En el campo político, el
algoritmo permite retroalimentar y ampliar la divulgación de un tema que está
en alta en las redes y que, por eso mismo, el algoritmo considera relevante por
ser popular. Sucede que lo que está en alta puede ser producto de una
gigantesca manipulación informativa llevada a cabo por redes de robots y de
perfiles automatizados, que difunden a millones de personas noticias falsas y
comentarios a favor o contra un candidato, haciendo el tema artificialmente
popular y así ganar aún más notoriedad por vía del algoritmo.
Éste no tiene condiciones para distinguir lo verdadero de lo falso
y el efecto es tanto más destructivo cuando más vulnerable sea la población a
la mentira.
Fue así que en 17 países se manipularon
recientemente las preferencias electorales, entre ellos los Estados Unidos (a
favor de Trump) y ahora el Brasil (a favor de Bolsonaro) en una proporción que
puede ser fatal para la democracia. ¿Sobrevivirá la opinión pública a este
tóxico informativo? ¿Tendrá la información verdadera alguna oportunidad de
resistir a esa avalancha de falsedades?
He defendido que en situaciones de inundación,
lo que hace más falta es el agua potable. Con una preocupación paralela acerca
de la extensión de la manipulación informática de nuestras opiniones, gustos y
decisiones, la científica en computación Cathy O’Neil caracteriza los big data y los algoritmos como armas de destrucción
matemática (Weapons of Math Destruction, 2016).

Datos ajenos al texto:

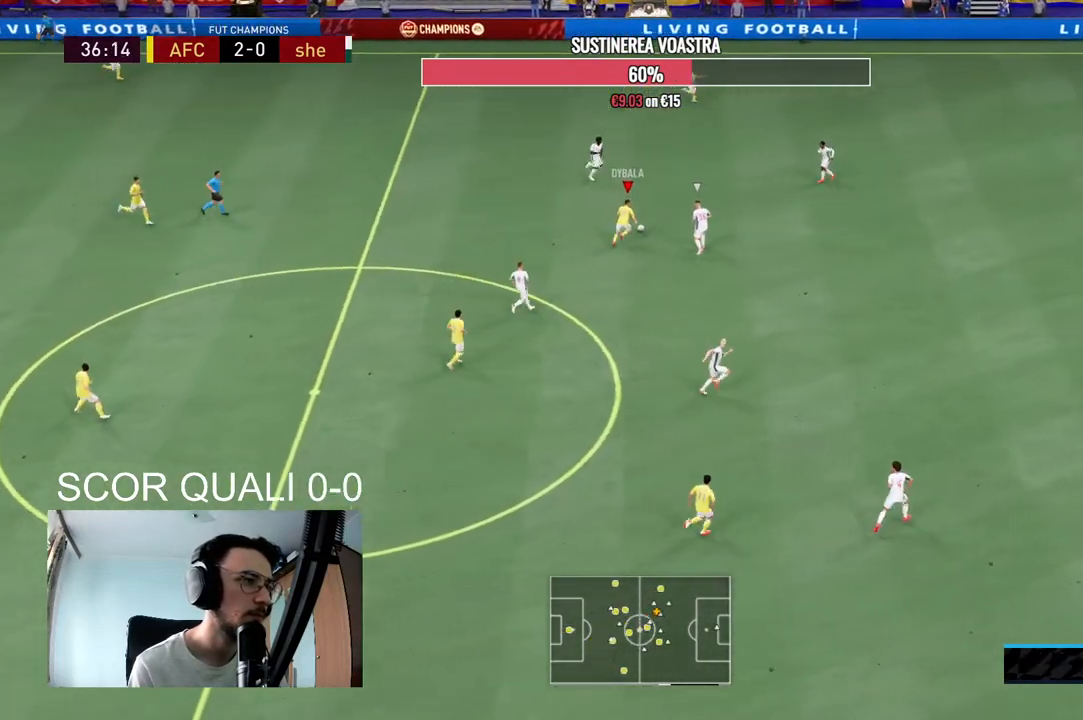
{"buttons": [], "left_stick": "center", "right_stick": "left", "events": [[133, "left_stick", "up"], [333, "R2", "up"], [400, "right_stick", "left"], [433, "left_stick", "center"]]}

La captura de las instituciones
El impacto de las prácticas autoritarias y
anti democráticas en las instituciones, se da paulatinamente. Presidentes y
parlamentos electos por los nuevos tipos de fraude (fraude 2.0) a los que acabo
de aludir, tienen el camino abierto para instrumentalizar las instituciones
democráticas, y pueden hacerlo supuestamente dentro de la legalidad, por más
evidentes que sean los atropellos e interpretaciones torcidas de la ley o la Constitución. En
tiempos recientes, Brasil se convirtió en un laboratorio inmenso de
manipulación autoritaria de la legalidad. Fue esta operación lo que hizo posible
la llegada al segundo turno del neo-fascista Bolsonaro y su eventual elección.
Tal como ha sucedido en otros países, la
primera institución a ser capturada es el sistema judicial. Por dos razones:
por ser la institución con poder político más distante de la política electoral
y por ser constitucionalmente el órgano soberano concebido como “árbitro
neutro”. En
otra ocasión analizaré este proceso de captura. ¿Que será la democracia
brasilera si esta captura se concreta, seguida de otras que ella hará posible?
¿Será todavía una democracia?
Boaventura de Sousa Santos, sociólogo, diretor
del Centro de Estudios Sociales de la Universidad de Coimbra.